What does the formula look like?
How is this connected with the fact that 32 bits can address no more than 4 GB RAM?
5
You need log2(n) bits to address n bytes. For example, you can store 256 different values in an 8 bit number, so 8 bits can address 256 bytes. 210 = 1024, so you need 10 bits to address every byte in a kilobyte. Likewise, you need 20 bits to address every byte in a megabyte, and 30 bits to address every byte in a gigabyte. 232 = 4294967296, which is the number of bytes in 4 gigabytes, so you need a 32 bit address for 4 GB of memory.
3
Existing answers have explained that the formula for addressing ram is 2^BITS = Addressable ram, but have not explained why.
Consider a system with 2 bits. It can address 4 bytes of ram as follows:
Byte 0: 00
Byte 1: 01
Byte 2: 10
Byte 3: 11
For each additional bit, we can address twice as much memory. E.g., add a 0 bit to each for bytes 0-3, then add a 1 bit for bytes 4-7. We address byte X by using a bit arrangement corresponding to X in binary.
You need the log (base 2) of the N bytes in order to address N bytes of RAM directly.
4 GB = 2^32 bytes
log_2( 2^m ) = m
so
log_2( 2^32 ) = 32
So a 32-bit address lets you directly reference 2^32 bytes (4 GB). A 64-bit address lets you directly reference 2^64 bytes (16 exabytes).
0
How many bits of address is required (for the program counter for
example) in a byte-addressed computer with 512 Mbyte RAM?
There is no answer.
For modern systems software uses virtual memory, and virtual memory has nothing to do with physical memory. For example, you might have 512 MiB of RAM, 1.5 GiB of swap space, and 2 GiB of memory mapped files.
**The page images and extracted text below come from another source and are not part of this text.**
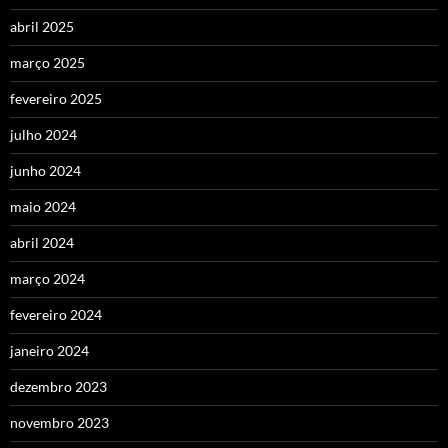
abril 2025
março 2025
fevereiro 2025
julho 2024
junho 2024
maio 2024
abril 2024
março 2024
fevereiro 2024
janeiro 2024
dezembro 2023
novembro 2023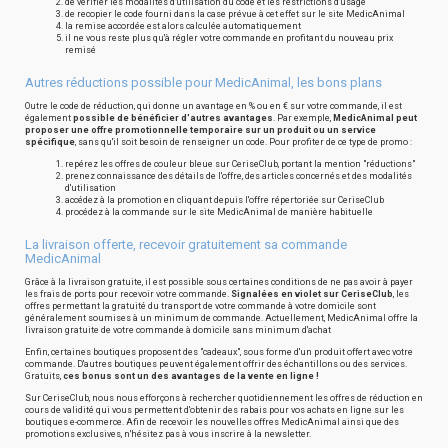
de vérifier les modalités d'utilisation du code et les restrictions d'usage
de recopier le code fourni dans la case prévue à cet effet sur le site MedicAnimal
la remise accordée est alors calculée automatiquement
il ne vous reste plus qu'à régler votre commande en profitant du nouveau prix
remisé
Autres réductions possible pour MedicAnimal, les bons plans
Outre le code de réduction, qui donne un avantage en % ou en € sur votre commande, il est
également
possible de bénéficier d'autres avantages
. Par exemple,
MedicAnimal peut
proposer une offre promotionnelle temporaire sur un produit ou un service
spécifique
, sans qu'il soit besoin de renseigner un code. Pour profiter de ce type de promo :
repérez les offres de couleur bleue sur CeriseClub, portant la mention "réductions"
prenez connaissance des détails de l'offre, des articles concernés et des modalités
d'utilisation
accédez à la promotion en cliquant depuis l'offre répertoriée sur CeriseClub
procédez à la commande sur le site MedicAnimal de manière habituelle
La livraison offerte, recevoir gratuitement sa commande
MedicAnimal
Grâce à la livraison gratuite, il est possible sous certaines conditions de ne pas avoir à payer
les frais de ports pour recevoir votre commande.
Signalées en violet sur CeriseClub
, les
offres permettant la gratuité du transport de votre commande à votre domicile sont
généralement soumises à un minimum de commande. Actuellement, MedicAnimal offre la
livraison gratuite de votre commande à domicile sans minimum d'achat
Enfin, certaines boutiques proposent des "cadeaux", sous forme d'un produit offert avec votre
commande. D'autres boutiques peuvent également offrir des échantillons ou des services.
Gratuits,
ces bonus sont un des avantages de la vente en ligne !
Sur CeriseClub, nous nous efforçons à rechercher quotidiennement les offres de réduction en
cours de validité qui vous permettent d'obtenir des rabais pour vos achats en ligne sur les
boutiques e-commerce. Afin de recevoir les nouvelles offres MedicAnimal ainsi que des
promotions exclusives, n'hésitez pas à vous inscrire à la newsletter.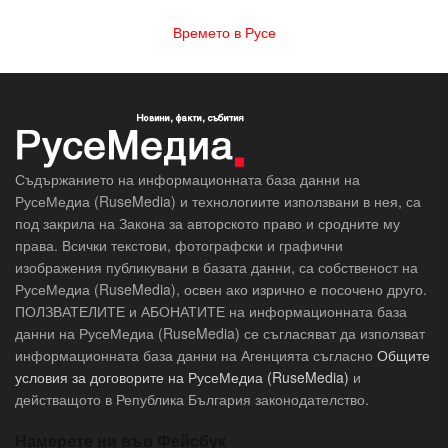
Времето в Русе
Съдържанието на информационната база данни на
РусеМедиа (RuseMedia) и технологиите използвани в нея, са
под закрила на Закона за авторското право и сродните му
права. Всички текстови, фотографски и графични
изображения публикувани в базата данни, са собственост на
РусеМедиа (RuseMedia), освен ако изрично е посочено друго.
ПОЛЗВАТЕЛИТЕ и АБОНАТИТЕ на информационната база
данни на РусеМедиа (RuseMedia) се съгласяват да използват
информационната база данни на Агенцията съгласно
Общите
условия за договорите на РусеМедиа (RuseMedia)
и
действащото в Република България законодателство.
Намерете ни във Фейсбук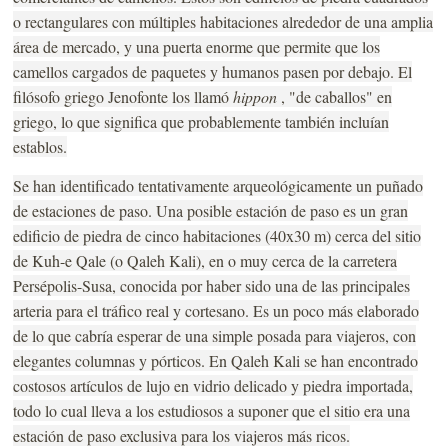
o rectangulares con múltiples habitaciones alrededor de una amplia
área de mercado, y una puerta enorme que permite que los
camellos cargados de paquetes y humanos pasen por debajo. El
filósofo griego Jenofonte los llamó
hippon
, "de caballos" en
griego, lo que significa que probablemente también incluían
establos.
Se han identificado tentativamente arqueológicamente un puñado
de estaciones de paso. Una posible estación de paso es un gran
edificio de piedra de cinco habitaciones (40x30 m) cerca del sitio
de Kuh-e Qale (o Qaleh Kali), en o muy cerca de la carretera
Persépolis-Susa, conocida por haber sido una de las principales
arteria para el tráfico real y cortesano. Es un poco más elaborado
de lo que cabría esperar de una simple posada para viajeros, con
elegantes columnas y pórticos. En Qaleh Kali se han encontrado
costosos artículos de lujo en vidrio delicado y piedra importada,
todo lo cual lleva a los estudiosos a suponer que el sitio era una
estación de paso exclusiva para los viajeros más ricos.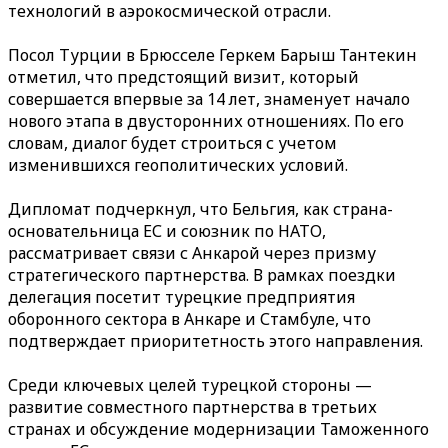
технологий в аэрокосмической отрасли.
Посол Турции в Брюсселе Геркем Барыш Тантекин
отметил, что предстоящий визит, который
совершается впервые за 14 лет, знаменует начало
нового этапа в двусторонних отношениях. По его
словам, диалог будет строиться с учетом
изменившихся геополитических условий.
Дипломат подчеркнул, что Бельгия, как страна-
основательница ЕС и союзник по НАТО,
рассматривает связи с Анкарой через призму
стратегического партнерства. В рамках поездки
делегация посетит турецкие предприятия
оборонного сектора в Анкаре и Стамбуле, что
подтверждает приоритетность этого направления.
Среди ключевых целей турецкой стороны —
развитие совместного партнерства в третьих
странах и обсуждение модернизации Таможенного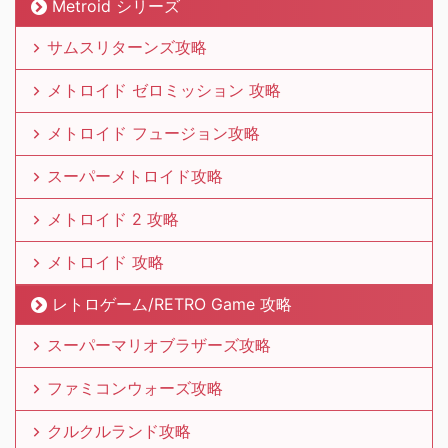
Metroid シリーズ
サムスリターンズ攻略
メトロイド ゼロミッション 攻略
メトロイド フュージョン攻略
スーパーメトロイド攻略
メトロイド 2 攻略
メトロイド 攻略
レトロゲーム/RETRO Game 攻略
スーパーマリオブラザーズ攻略
ファミコンウォーズ攻略
クルクルランド攻略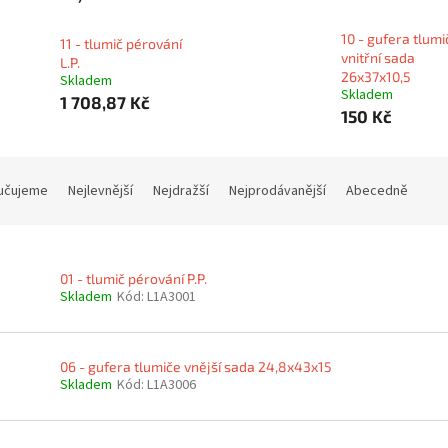
10 - gufera tlumi
11 - tlumič pérování
vnitřní sada
L.P.
26x37x10,5
Skladem
Skladem
1 708,87 Kč
150 Kč
učujeme
Nejlevnější
Nejdražší
Nejprodávanější
Abecedně
01 - tlumič pérování P.P.
Skladem
Kód:
L1A3001
06 - gufera tlumiče vnější sada 24,8x43x15
Skladem
Kód:
L1A3006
For most systems that have about 512 MiB of RAM; you’d typically want/expect 32-bit addresses and 32-bit instruction pointer (and have 4 GiB of virtual address space per process, including space reserved by kernel).
Note that “amount of RAM” also has nothing to do with actual physical address size or minimum physical address size. A computer with 512 MiB of RAM, 4 MiB of ROM, and 512 MiB of memory mapped devices (video cards, etc) may need a minimum of 2 GiB of physical address space (and may actually have 4 GiB of physical address space).
1
It depends not on the amount of RAM, but on the address space. A 64 bit processor with 512 MB RAM and virtual memory supported by a 5 TB hard drive needs at least 43 bits for addresses. Now if you support sparse allocations then you need more.